Earlier this summer, a small group of people gathered in the southern California desert for the first Tribal Wireless Bootcamp. Organized by a loose collection of people with a long history of building and encouraging nontraditional broadband networks, the focus was on building, maintaining, and troubleshooting wireless networks in Indian Country.
To avoid any pretense of journalistic integrity, I will just say upfront that it was awesome. Not just in the sense that it was a good time, but in the sense that it was overwhelming and hard to fully grasp. For some of us, it was the first time in more than a year we had been in a group of people of any size, let alone people outside our immediate social circle.
Some of the attendees were already operating networks and others were new to it but everyone shared strategies, whether about software or how to organize people in historically marginalized communities - taking lessons from the Bronx and applying them to Tribal lands.

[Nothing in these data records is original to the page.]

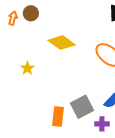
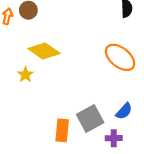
yellow diamond: (62, 43) -> (44, 51), moved

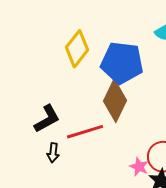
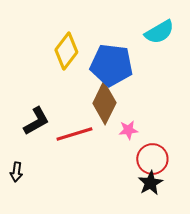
black arrow: (53, 153) -> (16, 172), moved
pink star: (139, 167) -> (128, 130), moved, turned -30

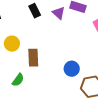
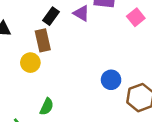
black rectangle: (35, 11) -> (51, 16), turned 72
brown rectangle: (33, 58) -> (43, 40), moved

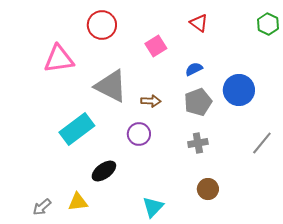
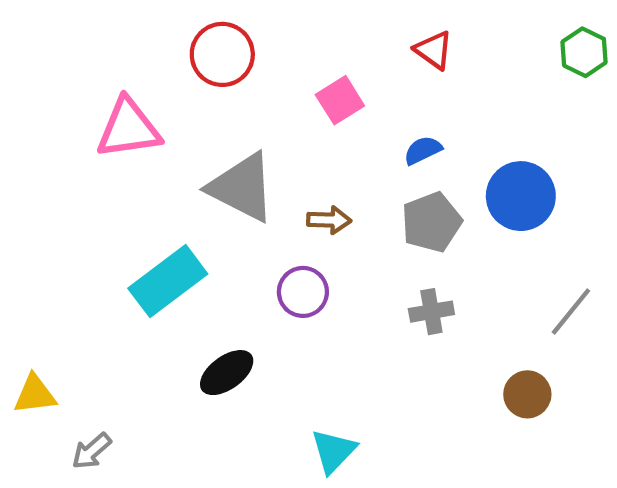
brown circle: (208, 189) -> (527, 394), moved
yellow triangle: (78, 202) -> (35, 394), moved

Ultimately, we achieved the multiple objectives set out from the beginning - to share strategies on building physical networks while actually building a social support network for this work that would endure after the weekend ended. Each of the Tribes involved received a set of 2.5 GHz radios that would not only allow for a high-capacity link, but would standardize the participants so they could better help each other to troubleshoot and improve their networks.
Conception
Many rural areas lack decent broadband Internet access, but the lack of availability in Tribal reservations is extreme. No one even knows what the statistic is, but like many statistics that the Federal Communications Commission publishes, everyone knows it is a gross overstatement. For decades, Tribes have been overlooked, ignored, and defrauded by telecommunications companies seeking to extract wealth from their people and land, with some notable exceptions of companies that have worked hard to connect Indigenous communities. Many Tribal leaders have concluded they need to build their own networks to ensure high-quality Internet access to secure many of the modern benefits the rest of us take for granted.